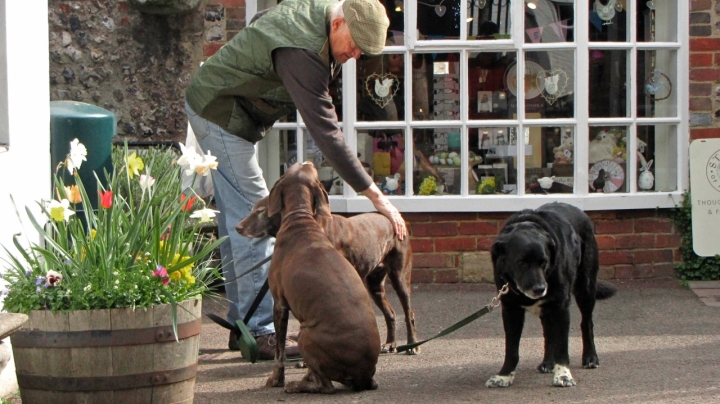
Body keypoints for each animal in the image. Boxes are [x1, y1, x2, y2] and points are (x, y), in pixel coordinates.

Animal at [238, 179, 416, 354]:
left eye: (261, 211)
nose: (238, 227)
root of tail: (396, 220)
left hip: (400, 278)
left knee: (409, 313)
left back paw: (412, 345)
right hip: (374, 286)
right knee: (391, 313)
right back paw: (390, 343)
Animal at [262, 163, 376, 392]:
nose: (309, 161)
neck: (300, 218)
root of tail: (364, 375)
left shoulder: (279, 304)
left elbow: (279, 353)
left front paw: (276, 380)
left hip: (305, 335)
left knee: (326, 386)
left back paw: (296, 386)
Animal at [486, 204, 616, 386]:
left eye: (544, 262)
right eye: (521, 262)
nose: (540, 289)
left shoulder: (561, 306)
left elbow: (562, 345)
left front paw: (563, 375)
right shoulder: (511, 309)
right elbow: (511, 348)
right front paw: (504, 375)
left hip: (586, 288)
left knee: (586, 323)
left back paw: (590, 357)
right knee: (548, 332)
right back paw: (548, 363)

* * *

== Activity ==
Single out each line of the records above with the string "front" in it, and copy it.

== Response below ==
left front paw: (276, 380)
left front paw: (563, 375)
right front paw: (504, 375)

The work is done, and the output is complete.